On nous demande souvent ce que l'on fait de nos journées pendant une transatlantique. Je réponds : "Comme en vacances : écouter de la musique, bronzer, lire (beaucoup), jouer, cuisiner, manger..."

 

Nous passons aussi de longs moments à observer la mer et le sillage du bateau. C'est un peu magique d'avancer comme ça, sans aucune autre force que le vent dans les voiles.

Nous aimons aussi suivre des yeux le vol erratique des poissons volants qui frôlent les vagues, comme de grosses libellules argentées.

 

La nuit, les poissons volants peuvent devenir une vraie plaie. Il n 'est pas rare d'en retrouver sur le pont et même sur les coussins du cockpit. Antoine a bien failli en recevoir un en pleine figure ! Les pauvres : pourchassés par une grosse dorade, ils s'échappent en s'envolant et... pas de pot, ils tombent sur un bateau !

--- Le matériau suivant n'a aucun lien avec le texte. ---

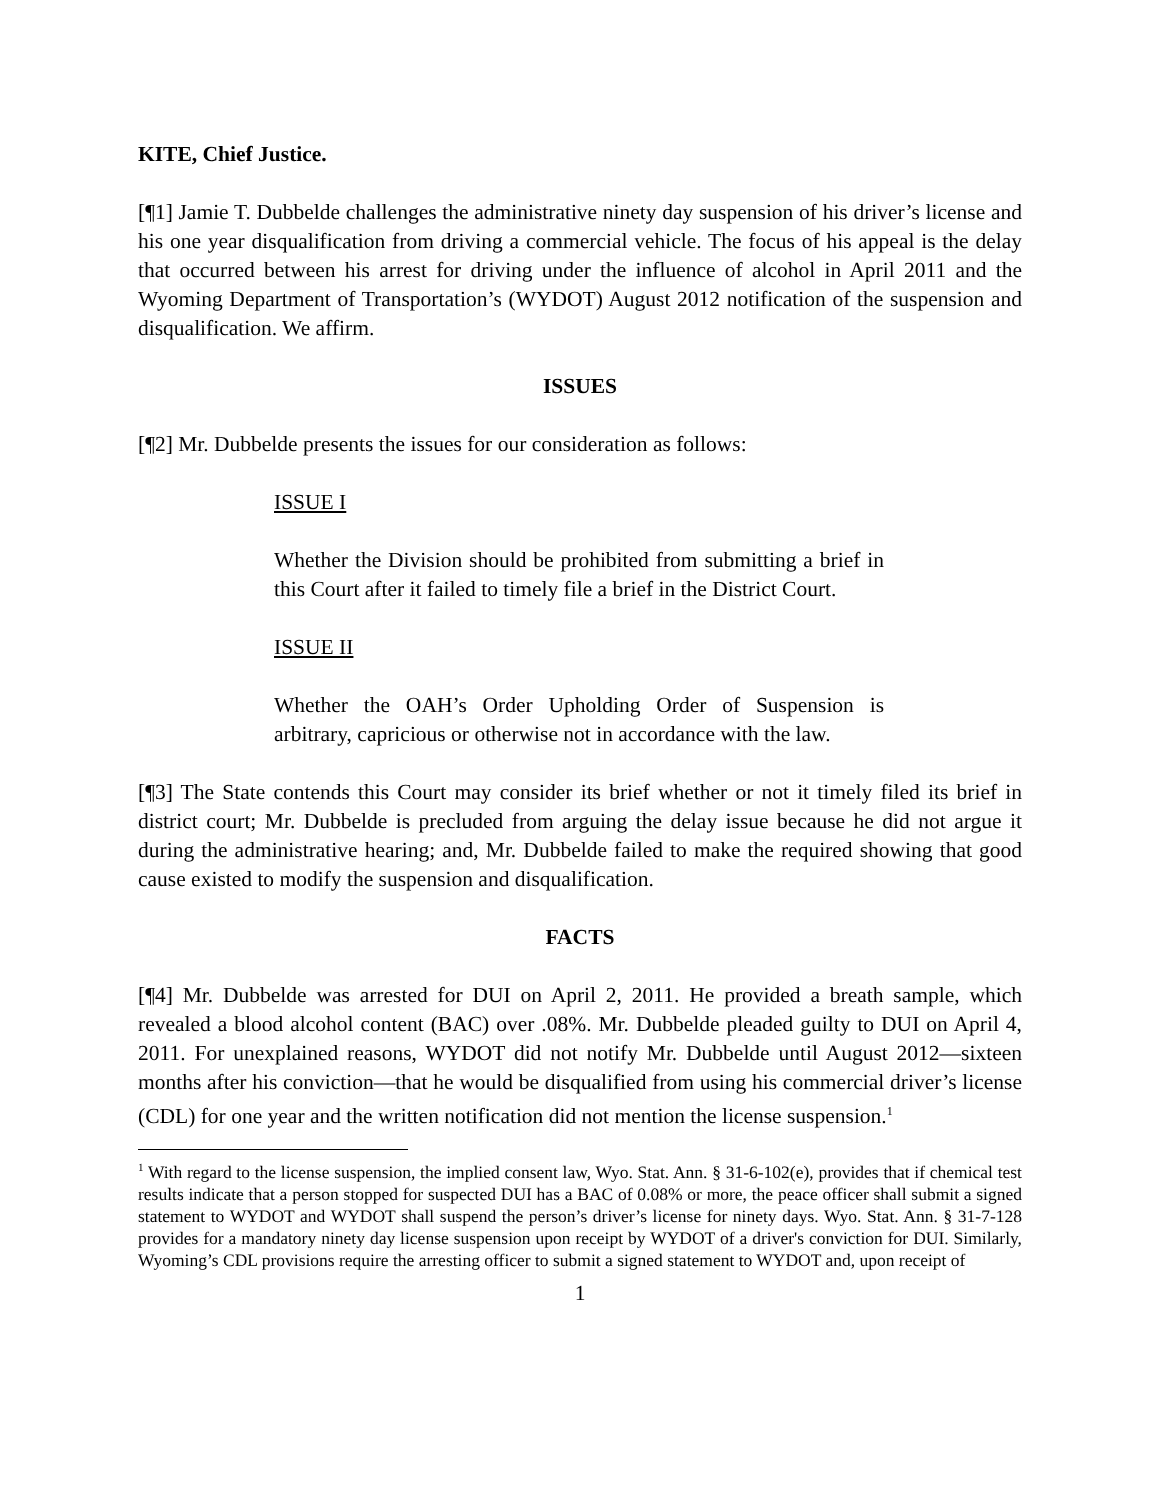KITE, Chief Justice.
[¶1] Jamie T. Dubbelde challenges the administrative ninety day suspension of his driver’s license and his one year disqualification from driving a commercial vehicle. The focus of his appeal is the delay that occurred between his arrest for driving under the influence of alcohol in April 2011 and the Wyoming Department of Transportation’s (WYDOT) August 2012 notification of the suspension and disqualification. We affirm.
ISSUES
[¶2] Mr. Dubbelde presents the issues for our consideration as follows:
ISSUE I
Whether the Division should be prohibited from submitting a brief in this Court after it failed to timely file a brief in the District Court.
ISSUE II
Whether the OAH’s Order Upholding Order of Suspension is arbitrary, capricious or otherwise not in accordance with the law.
[¶3] The State contends this Court may consider its brief whether or not it timely filed its brief in district court; Mr. Dubbelde is precluded from arguing the delay issue because he did not argue it during the administrative hearing; and, Mr. Dubbelde failed to make the required showing that good cause existed to modify the suspension and disqualification.
FACTS
[¶4] Mr. Dubbelde was arrested for DUI on April 2, 2011. He provided a breath sample, which revealed a blood alcohol content (BAC) over .08%. Mr. Dubbelde pleaded guilty to DUI on April 4, 2011. For unexplained reasons, WYDOT did not notify Mr. Dubbelde until August 2012—sixteen months after his conviction—that he would be disqualified from using his commercial driver’s license (CDL) for one year and the written notification did not mention the license suspension.<sup>1</sup>
<sup>1</sup> With regard to the license suspension, the implied consent law, Wyo. Stat. Ann. § 31-6-102(e), provides that if chemical test results indicate that a person stopped for suspected DUI has a BAC of 0.08% or more, the peace officer shall submit a signed statement to WYDOT and WYDOT shall suspend the person’s driver’s license for ninety days. Wyo. Stat. Ann. § 31-7-128 provides for a mandatory ninety day license suspension upon receipt by WYDOT of a driver's conviction for DUI. Similarly, Wyoming’s CDL provisions require the arresting officer to submit a signed statement to WYDOT and, upon receipt of
1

Il se débattent et laisse des écailles partout. Il paraît que c'est délicieux. Nous n'avons jamais eu l'énergie d'en tuer un et nous les remettons immédiatement à l'eau.

 

L'autre grande occupation, c'est de scruter la mer pour observer les bateaux.

On raconte toujours que l'on ne croise personne dans l'immensité de l'océan. C'était peut-être vrai autrefois mais, maintenant, il y a beaucoup de voiliers qui traversent l'Atlantique et nous avons vu au moins un bateau par jour, parfois davantage. Pourtant, nous sommes partis le 18 novembre pour laisser filer loin devant les 250 participants du rallye de l'ARC, partis le 15 novembre. Nous espérions ainsi naviguer seuls, peinards.

 

Mais, en fait, nous nous sommes trompés. L'ARC a quitté Gran Canaria le 23 seulement. Ce qui fait que nous avons été régulièrement doublés par les plus grosses unités.

A chaque bateau, quelle animation ; on a quelque chose à regarder ! Et puis, c'est l'occasion de papoter un peu à la VHF.